Folgende kritische Punkte wurden diskutiert:

– Problematisch ist in diesem Zusammenhang, dass es trotz mehrjähriger Beratung im Landespflegeausschuss, der Senat nicht in der Lage war, Modellrechnungen vorzulegen, die nachvollziehen, welche Kosten eine Absenkung der Abschreibungszeiten von Pflegeheimen auf 40 oder 30 Jahre entstehen würden. Der Senat muss hier nacharbeiten!

– Auch die Absenkung der Verzinsung des Eigenkapitals von 4 % auf nur noch 3 % ist bei Zinserträgen von 6 % bis 7 % am freien Kapitalmark wirtschaftlicher Unsinn, es bestraft Pflegeheimträger, die eigenes Kapital zur Modernisierung einbringen. Die bisherige Verzinsung des Eigenkapitals von 4 % sollte beibehalten werden.

Allein dies wird zu einem Rückgang der Investitionen und damit zu einem massiven Investitionsstau der Hamburger Pflegeheime führen. Viele Pflegeheime aus den 70er Jahren müssten bereits dringend modernisiert werden.

Folgende weitere Probleme wurden benannt:

– Der vollständige Ausstieg Hamburgs aus der „Objektförderung“ verschärft den Stillstand und damit Entwicklungsrückfall der Pflegeheime.

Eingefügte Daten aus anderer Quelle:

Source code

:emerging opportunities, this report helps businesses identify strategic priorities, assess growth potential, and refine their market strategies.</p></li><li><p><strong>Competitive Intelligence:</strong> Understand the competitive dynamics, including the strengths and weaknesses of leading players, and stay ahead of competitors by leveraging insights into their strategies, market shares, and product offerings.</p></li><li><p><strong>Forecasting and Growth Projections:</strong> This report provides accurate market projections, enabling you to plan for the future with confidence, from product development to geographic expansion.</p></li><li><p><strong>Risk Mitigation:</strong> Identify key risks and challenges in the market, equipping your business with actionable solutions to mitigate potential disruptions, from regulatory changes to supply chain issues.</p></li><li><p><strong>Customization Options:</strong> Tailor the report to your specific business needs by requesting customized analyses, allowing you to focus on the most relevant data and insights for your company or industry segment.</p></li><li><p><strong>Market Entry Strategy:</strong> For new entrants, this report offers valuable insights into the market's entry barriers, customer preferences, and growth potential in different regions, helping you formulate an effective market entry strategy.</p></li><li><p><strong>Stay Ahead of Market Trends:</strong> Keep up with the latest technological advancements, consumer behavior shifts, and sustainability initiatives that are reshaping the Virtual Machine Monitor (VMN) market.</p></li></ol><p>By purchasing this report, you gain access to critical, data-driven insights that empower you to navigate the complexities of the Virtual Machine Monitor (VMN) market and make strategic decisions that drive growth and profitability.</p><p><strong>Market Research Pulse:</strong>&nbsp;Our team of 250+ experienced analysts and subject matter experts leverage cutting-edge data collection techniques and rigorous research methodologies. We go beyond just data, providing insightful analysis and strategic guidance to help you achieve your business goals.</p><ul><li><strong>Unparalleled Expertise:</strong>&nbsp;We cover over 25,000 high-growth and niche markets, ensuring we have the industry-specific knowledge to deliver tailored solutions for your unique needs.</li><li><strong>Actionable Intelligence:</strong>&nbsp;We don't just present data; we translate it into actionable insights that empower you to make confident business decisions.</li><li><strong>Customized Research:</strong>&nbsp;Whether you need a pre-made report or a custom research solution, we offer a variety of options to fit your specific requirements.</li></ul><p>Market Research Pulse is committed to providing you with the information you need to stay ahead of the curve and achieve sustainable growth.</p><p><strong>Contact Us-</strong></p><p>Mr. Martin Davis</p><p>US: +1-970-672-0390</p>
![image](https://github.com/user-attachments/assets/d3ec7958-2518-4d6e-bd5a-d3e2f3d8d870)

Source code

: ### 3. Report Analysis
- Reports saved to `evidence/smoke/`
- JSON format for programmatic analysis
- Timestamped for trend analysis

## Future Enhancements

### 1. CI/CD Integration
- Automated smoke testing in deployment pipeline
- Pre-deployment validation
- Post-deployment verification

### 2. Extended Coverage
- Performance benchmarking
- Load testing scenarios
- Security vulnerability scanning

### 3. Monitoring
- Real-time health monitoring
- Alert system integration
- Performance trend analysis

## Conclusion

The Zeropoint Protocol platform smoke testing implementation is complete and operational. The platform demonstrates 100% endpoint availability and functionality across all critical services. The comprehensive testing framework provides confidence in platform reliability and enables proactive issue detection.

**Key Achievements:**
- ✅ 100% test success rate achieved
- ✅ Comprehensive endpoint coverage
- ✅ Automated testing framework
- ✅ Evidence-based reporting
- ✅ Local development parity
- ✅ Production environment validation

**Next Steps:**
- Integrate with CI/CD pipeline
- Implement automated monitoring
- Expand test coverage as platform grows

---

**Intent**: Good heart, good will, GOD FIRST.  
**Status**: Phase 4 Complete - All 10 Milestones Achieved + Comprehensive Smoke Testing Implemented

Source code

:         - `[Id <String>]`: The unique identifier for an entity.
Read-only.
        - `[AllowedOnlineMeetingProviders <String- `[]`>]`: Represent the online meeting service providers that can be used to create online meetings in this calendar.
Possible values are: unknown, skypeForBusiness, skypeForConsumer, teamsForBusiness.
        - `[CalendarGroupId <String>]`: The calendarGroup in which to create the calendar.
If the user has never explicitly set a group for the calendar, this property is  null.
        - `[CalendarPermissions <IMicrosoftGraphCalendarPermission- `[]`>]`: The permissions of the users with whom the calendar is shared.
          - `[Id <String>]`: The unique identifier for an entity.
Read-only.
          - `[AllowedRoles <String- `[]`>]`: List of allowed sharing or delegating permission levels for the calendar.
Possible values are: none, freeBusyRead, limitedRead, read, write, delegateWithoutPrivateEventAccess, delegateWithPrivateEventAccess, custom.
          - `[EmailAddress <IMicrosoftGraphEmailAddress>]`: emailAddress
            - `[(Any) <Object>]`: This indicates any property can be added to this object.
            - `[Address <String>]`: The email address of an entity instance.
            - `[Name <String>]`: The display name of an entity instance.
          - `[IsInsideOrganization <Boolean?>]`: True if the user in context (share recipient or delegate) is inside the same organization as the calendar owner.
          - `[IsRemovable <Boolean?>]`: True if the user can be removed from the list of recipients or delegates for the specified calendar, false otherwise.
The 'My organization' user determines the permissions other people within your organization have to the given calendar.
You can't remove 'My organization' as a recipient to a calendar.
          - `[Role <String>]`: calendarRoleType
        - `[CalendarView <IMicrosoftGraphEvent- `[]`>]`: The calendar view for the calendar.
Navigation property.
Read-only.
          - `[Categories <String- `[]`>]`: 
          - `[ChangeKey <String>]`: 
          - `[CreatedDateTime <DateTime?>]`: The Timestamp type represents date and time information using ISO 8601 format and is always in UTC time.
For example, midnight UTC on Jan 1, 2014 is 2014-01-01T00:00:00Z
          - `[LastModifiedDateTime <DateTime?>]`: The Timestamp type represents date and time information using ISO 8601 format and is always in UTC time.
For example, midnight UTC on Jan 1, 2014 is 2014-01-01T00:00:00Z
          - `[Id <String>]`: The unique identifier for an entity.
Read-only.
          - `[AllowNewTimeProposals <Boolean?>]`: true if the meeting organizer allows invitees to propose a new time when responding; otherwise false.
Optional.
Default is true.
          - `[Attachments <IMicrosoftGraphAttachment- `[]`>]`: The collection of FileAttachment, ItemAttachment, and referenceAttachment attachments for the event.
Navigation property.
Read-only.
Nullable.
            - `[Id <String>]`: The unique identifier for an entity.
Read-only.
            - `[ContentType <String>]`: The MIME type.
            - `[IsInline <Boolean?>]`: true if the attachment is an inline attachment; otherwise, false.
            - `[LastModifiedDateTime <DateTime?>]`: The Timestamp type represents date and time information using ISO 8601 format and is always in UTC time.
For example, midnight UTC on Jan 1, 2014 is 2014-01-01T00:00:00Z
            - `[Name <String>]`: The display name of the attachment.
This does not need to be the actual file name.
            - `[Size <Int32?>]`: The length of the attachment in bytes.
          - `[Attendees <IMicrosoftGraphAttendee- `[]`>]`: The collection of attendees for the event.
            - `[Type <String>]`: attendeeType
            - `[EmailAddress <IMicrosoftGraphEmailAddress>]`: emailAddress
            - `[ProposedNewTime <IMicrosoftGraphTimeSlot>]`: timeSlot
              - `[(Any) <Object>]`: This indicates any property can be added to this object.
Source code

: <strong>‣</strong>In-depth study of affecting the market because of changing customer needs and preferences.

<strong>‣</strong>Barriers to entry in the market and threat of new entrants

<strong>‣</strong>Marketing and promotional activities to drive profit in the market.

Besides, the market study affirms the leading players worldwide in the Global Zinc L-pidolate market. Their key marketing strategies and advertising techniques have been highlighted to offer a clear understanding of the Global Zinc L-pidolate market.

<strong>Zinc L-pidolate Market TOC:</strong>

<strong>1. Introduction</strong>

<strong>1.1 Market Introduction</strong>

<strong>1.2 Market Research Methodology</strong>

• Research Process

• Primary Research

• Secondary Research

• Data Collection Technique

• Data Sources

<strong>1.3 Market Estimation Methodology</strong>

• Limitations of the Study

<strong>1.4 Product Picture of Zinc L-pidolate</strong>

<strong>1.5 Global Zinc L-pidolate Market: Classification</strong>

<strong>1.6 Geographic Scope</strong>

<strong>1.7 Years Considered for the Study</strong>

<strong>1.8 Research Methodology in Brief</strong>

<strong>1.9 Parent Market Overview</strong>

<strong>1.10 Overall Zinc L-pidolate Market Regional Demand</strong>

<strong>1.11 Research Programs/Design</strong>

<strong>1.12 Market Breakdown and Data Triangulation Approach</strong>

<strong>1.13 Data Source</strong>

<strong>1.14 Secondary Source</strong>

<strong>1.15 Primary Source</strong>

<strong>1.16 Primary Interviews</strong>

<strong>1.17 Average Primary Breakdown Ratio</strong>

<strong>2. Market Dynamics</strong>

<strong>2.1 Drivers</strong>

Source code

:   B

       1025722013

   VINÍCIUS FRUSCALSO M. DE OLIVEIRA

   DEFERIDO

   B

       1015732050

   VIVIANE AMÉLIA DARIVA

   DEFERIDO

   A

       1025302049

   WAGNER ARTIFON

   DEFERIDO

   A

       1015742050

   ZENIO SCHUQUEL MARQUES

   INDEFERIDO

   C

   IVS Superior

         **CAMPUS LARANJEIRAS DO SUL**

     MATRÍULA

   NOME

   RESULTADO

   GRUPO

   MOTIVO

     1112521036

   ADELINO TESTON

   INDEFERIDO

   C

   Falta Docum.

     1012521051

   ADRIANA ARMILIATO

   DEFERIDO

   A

– Die ohnehin langsame Ausweitung von Einzelzimmern durch Umbau und Ausbau wird nicht weiter kommen. Aktuell liegt die Einzelzimmerquote bei 54%. Wer möchte schon seine eigene Wohnung verlassen, um im Pflegeheim in ein Doppel- oder Mehrbettzimmer zu beziehen, auch wenn die ambulante Pflege tatsächlich nicht mehr ausreicht? Selbst Strafgefangene haben mittlerweile grundsätzlich das Recht auf ein Einzelzimmer. Auch hier fehlen Modellrechnungen, wie der Ausbau finanziert werden kann, ohne die Kosten in die Höhe und damit alte Menschen in die Sozialhilfe zu treiben.

– Es gibt keine Mindeststandards, die beschreiben, wie ein Platz im Altenheim gestaltet sein muss, wenn die Eigenmittel nicht mehr ausreichen, um ihn zu bezahlen.

– Die geforderte Erhöhung der Auslastung von Pflegeheimen von 96% auf 98 % geht an der Realität vorbei. Glücklicherweise kann er Eintritt ins Pflegeheim durch die ambulante Pflege immer öfter bis ins sehr hohe Alter vermieden werden. Die Konsequenz ist aber, dass das Durchschnittsalter deutlich gestiegen ist und ein höherer Anteil der Bewohner im Pflegeheim verstirbt. Der Tod ist nicht planbar und damit kann die Zimmervergabe nicht punktgenau am nächsten Tag erfolgen, es sein denn man zwingt die Pflegeheime zur Überbelegung ihrer Zimmer.